Teks Hasil Ekstraksi
● ● ● ● ● ● ●

Menu

Waspada, Tsunami Susulan Masih Mengintai Perairan Selat Sunda

Siswandi 24 Dec 2018, 11:42
Aktivitas vulkanis Gunung Anak Krakatau terpantau masih tinggi. Hal ini yang diduga kuat menjadi penyebab munculnya tsunami di perairan Selat Sunda. Foto: int
Aktivitas vulkanis Gunung Anak Krakatau terpantau masih tinggi. Hal ini yang diduga kuat menjadi penyebab munculnya tsunami di perairan Selat Sunda. Foto: int

RIAU24.COM -  Sejumlah ilmuwan di dunia memprediksi, tsunami susulan masih berkemungkinan terjadi kembali di perairan Selat Sunda. Kondisi ini terjadi karena aktivitas vulkanis Gunung Anak Krakatau masih tinggi. Aktivitas vulkanis itu yang menyebabkan terjadinya longsor di bawah permukaan air laut, yang kemudian memicu terjadinya gelombang tsunami.

Aktivitas vulanis  inilah yang diduga kuat menjadi pemicu terjadinya tsunami di kawasan itu. Sejauh ini, tidak ada pihak yang bisa memprediksi, kapan aktivitas vulkanis itu bakal segera berhenti.  

"Kemungkinan tsunami lebih lanjut di Selat Sunda akan tetap tinggi, karena Gunung Anak Krakatau sedang memasuki fase aktif saat ini," ujar ilmuwan Richard Teeuw dari Portsmouth University, Inggris, dari AFP yang dilansir cnnindonesia.com, Senin 24 Desember 2018.

● ● ● ● ● ● ●

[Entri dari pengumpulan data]

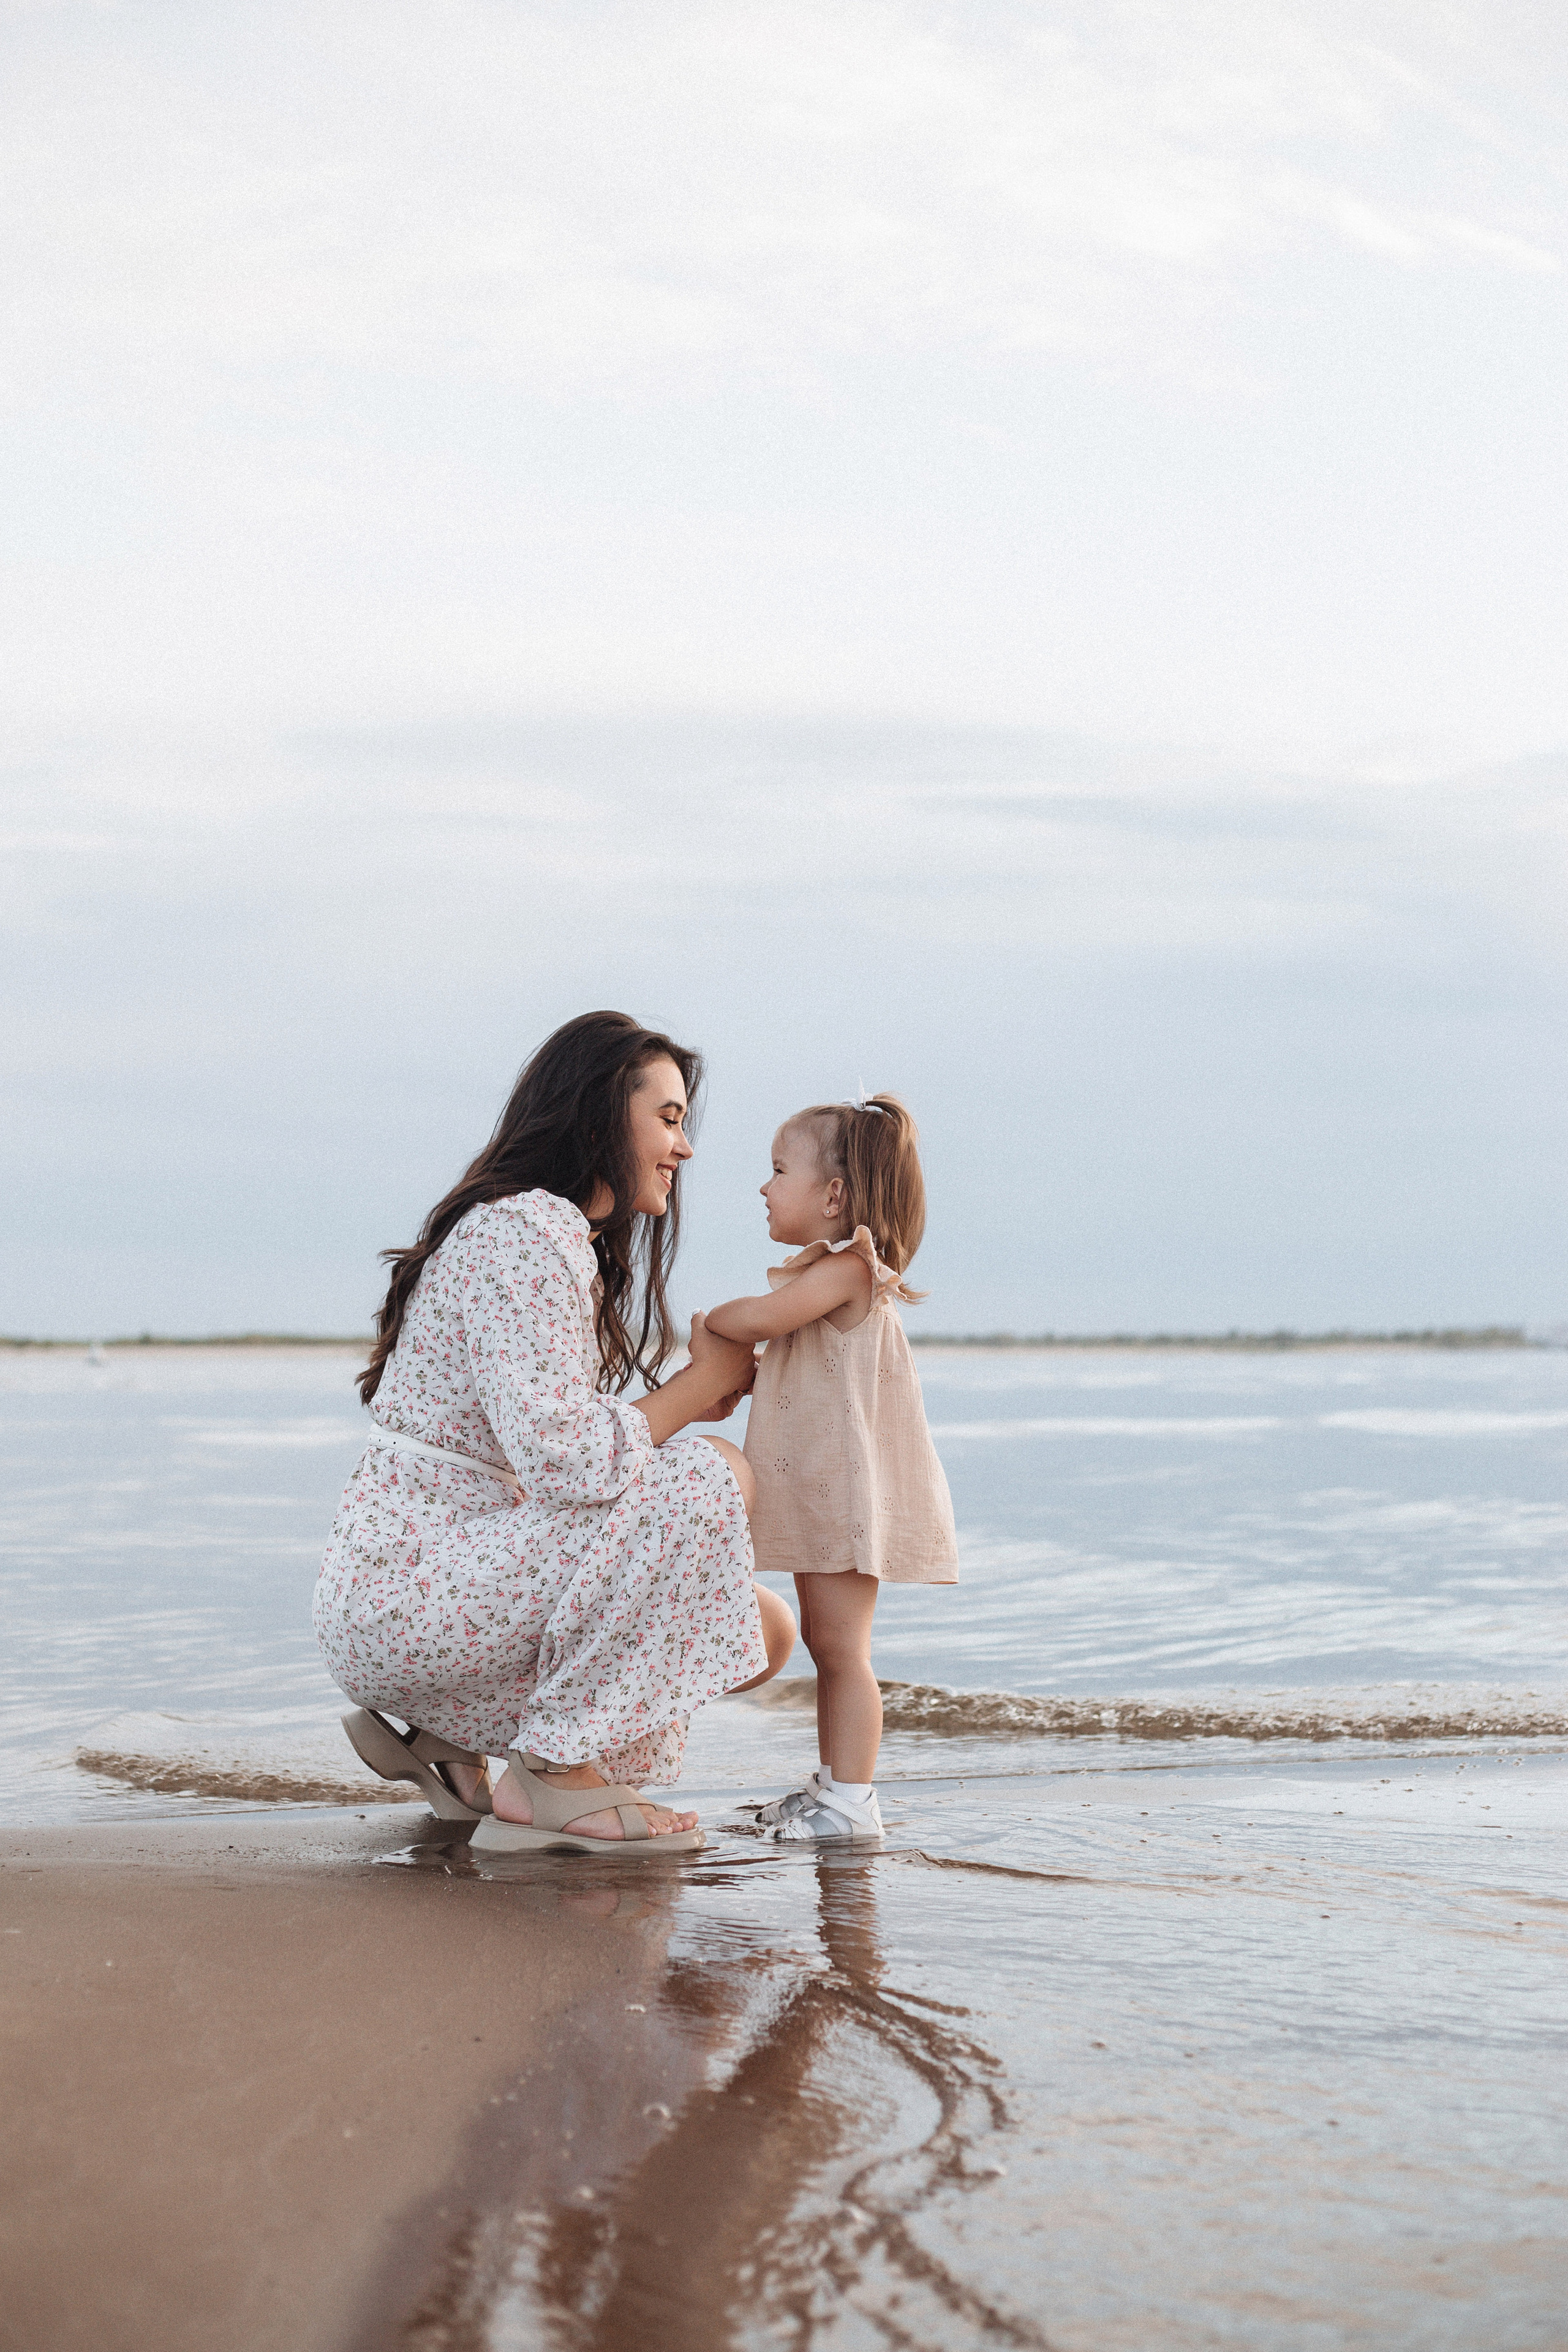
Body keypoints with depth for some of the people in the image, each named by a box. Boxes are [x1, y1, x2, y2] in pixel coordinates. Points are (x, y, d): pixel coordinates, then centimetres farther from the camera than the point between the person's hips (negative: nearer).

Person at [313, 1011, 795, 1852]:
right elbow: (561, 1460, -26)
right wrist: (700, 1381, -11)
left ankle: (447, 1738, 12)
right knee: (711, 1477, -21)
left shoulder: (573, 1246, 19)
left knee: (763, 1631, 8)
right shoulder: (520, 1232, -15)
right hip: (402, 1596, -10)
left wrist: (689, 1399, 2)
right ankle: (550, 1779, -13)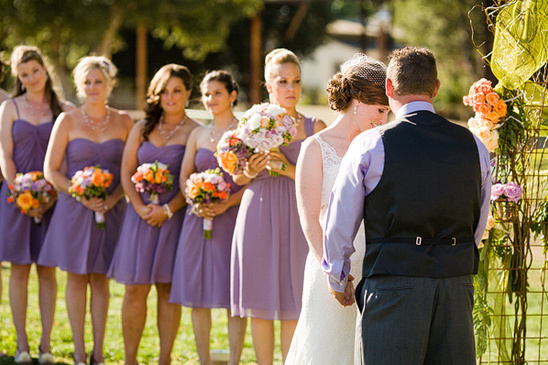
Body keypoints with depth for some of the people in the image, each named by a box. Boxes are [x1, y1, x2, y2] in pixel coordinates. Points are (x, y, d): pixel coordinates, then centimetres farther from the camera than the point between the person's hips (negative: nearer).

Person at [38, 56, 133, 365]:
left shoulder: (124, 122, 5)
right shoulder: (68, 121, 1)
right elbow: (51, 170, -1)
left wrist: (112, 199, -12)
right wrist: (82, 196, -13)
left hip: (111, 210, 1)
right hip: (74, 209, -1)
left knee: (100, 278, 5)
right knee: (77, 278, 2)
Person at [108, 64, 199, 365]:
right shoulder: (142, 128, 12)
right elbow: (126, 172, 8)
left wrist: (167, 210, -15)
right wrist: (140, 207, -7)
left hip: (174, 216, -3)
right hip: (140, 214, 3)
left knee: (168, 289, 0)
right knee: (135, 289, -1)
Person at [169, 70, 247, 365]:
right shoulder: (198, 135, 14)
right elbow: (184, 177, 13)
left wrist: (226, 203, -18)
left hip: (233, 218, -4)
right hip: (199, 221, 4)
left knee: (234, 295, -4)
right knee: (198, 295, 4)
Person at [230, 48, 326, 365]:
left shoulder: (314, 127, 3)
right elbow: (238, 179, 11)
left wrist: (290, 169, -16)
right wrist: (250, 171, -10)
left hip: (295, 219, -1)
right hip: (258, 217, 1)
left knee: (292, 307, 0)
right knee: (259, 304, 4)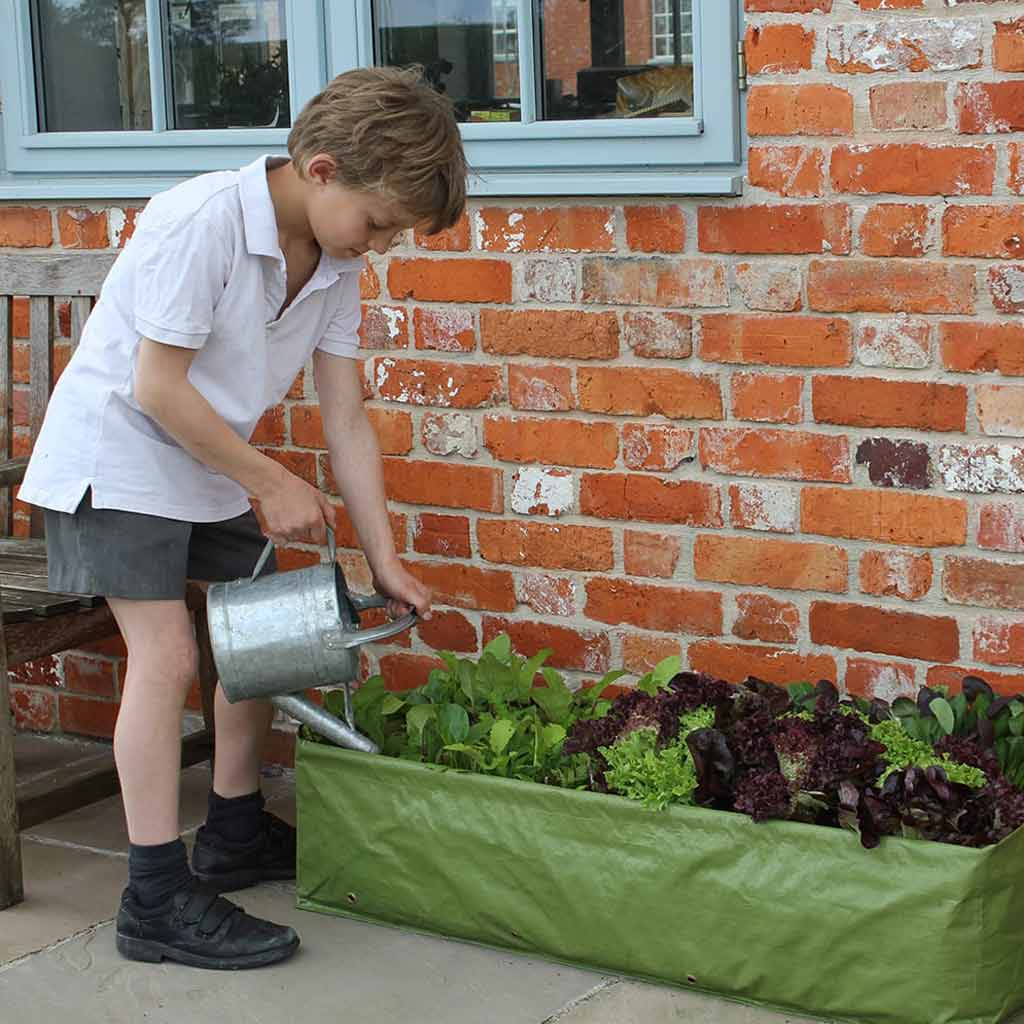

● ● ● ● ● ● ●

Yang Perlu Dikerjakan
A. Sebutkan semua nama media atau kantor berita yang muncul dalam artikel tentang tsunami Selat Sunda.
B. Tulis lagi bagian artikel tentang tsunami Selat Sunda yang dibuka dengan kata-kata "Aktivitas vulanis  inilah" dan ditutup dengan "24 Desember 2018.", dengan mengganti "fase aktif" menjadi "fase siaga".

Jawabannya di Bawah
A. RIAU24.COM, AFP, cnnindonesia.com

B.
Aktivitas vulanis  inilah yang diduga kuat menjadi pemicu terjadinya tsunami di kawasan itu. Sejauh ini, tidak ada pihak yang bisa memprediksi, kapan aktivitas vulkanis itu bakal segera berhenti.  

"Kemungkinan tsunami lebih lanjut di Selat Sunda akan tetap tinggi, karena Gunung Anak Krakatau sedang memasuki fase siaga saat ini," ujar ilmuwan Richard Teeuw dari Portsmouth University, Inggris, dari AFP yang dilansir cnnindonesia.com, Senin 24 Desember 2018.